GIVEN TEXT

------------------------------------------------------------------------

Hospitals Receive New Push Reports on MVC’s P4P Episode Spending and Value Metrics

The Michigan Value Collaborative (MVC) Coordinating Center distributed a new report earlier this month focused on Program Years (PYs) 2024 and 2025 for the MVC Component of the Blue Cross Blue Shield of Michigan (BCBSM) Pay-for-Performance (P4P) Program. PYs 2024 and 2025 retained the episode spending component of the program but incorporated MVC’s value metrics – specific process measures of utilization that are evidence-based, actionable, and show variability across the state. This report, therefore, highlighted data for each hospital’s specific PY 24-25 episode spending and value metric selections. We hope that these reports will be utilized to inform quality improvement efforts by identifying areas of opportunity for episode spending conditions or value-based practices.

Hospitals selected chronic obstructive pulmonary disease (COPD), colectomy (non-cancer), congestive heart failure (CHF), coronary artery bypass grafting (CABG), joint replacement, or pneumonia for their episode spending scoring. Seven value metrics were available to choose from, including cardiac rehabilitation after CABG, cardiac rehabilitation after percutaneous coronary intervention (PCI), seven-day follow-up after CHF, 14-day follow-up after COPD, seven-day follow-up after pneumonia, preoperative testing, and risk-adjusted readmission after sepsis. With the exception of the trend figure on the report’s value metric page (which has a data range of 1/1/2020 – 12/31/2022), the data in this report reflected baseline year data (2021) for PY 2024. Any impact to utilization or patient outcomes achieved by hospitals this year will contribute to their performance year data for PY 2025.

------------------------------------------------------------------------

DATA LISTING
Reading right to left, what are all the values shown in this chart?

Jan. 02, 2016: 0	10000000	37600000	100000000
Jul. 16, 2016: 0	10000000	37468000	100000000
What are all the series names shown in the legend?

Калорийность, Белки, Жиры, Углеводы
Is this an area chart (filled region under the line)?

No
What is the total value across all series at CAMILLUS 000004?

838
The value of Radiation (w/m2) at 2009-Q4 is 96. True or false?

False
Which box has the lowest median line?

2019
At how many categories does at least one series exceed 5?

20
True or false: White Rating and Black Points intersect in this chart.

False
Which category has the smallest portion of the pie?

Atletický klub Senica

------------------------------------------------------------------------

EXERCISE TASKS
1. In the text on the MVC push reports, which baseline year do the data reflect for PY 2024, apart from the trend figure on the value metric page?
2. Extend the text on the MVC push reports beyond its final sentence in the same formal register.
The records play no part in the tasks.

ANSWERS FOR THE TASKS
1. The data reflect baseline year 2021.

2.
The first data page focused on a hospital’s episode spending selection, and provided a caterpillar plot (Figure 1) for price-standardized and risk-adjusted total episode payments for that hospital compared to other MVC hospitals as well as the MVC collaborative-wide average and that hospital’s P4P cohort average. P4P cohorts were determined based on hospital bed size, case mix index, and critical access status.

Figure 1.

The report also included episode spending figures focused on price-standardized, risk-adjusted payments for major episode components (index, professional, readmission, and post-discharge) as well as post-discharge payment components (emergency department, home health, skilled nursing facility, inpatient and outpatient rehab, and outpatient services). These two figures (Figure 2 and 3) could be used to identify the components contributing most significantly towards a hospital’s total episode payment.

Figure 2.

Figure 3.

The second data page provided information about a hospital’s value metric selection. The first figure was a caterpillar plot (Figure 4) displaying that hospital’s value metric rate compared to other MVC hospitals as well as the MVC collaborative-wide average and that hospital’s P4P cohort average.

Figure 4.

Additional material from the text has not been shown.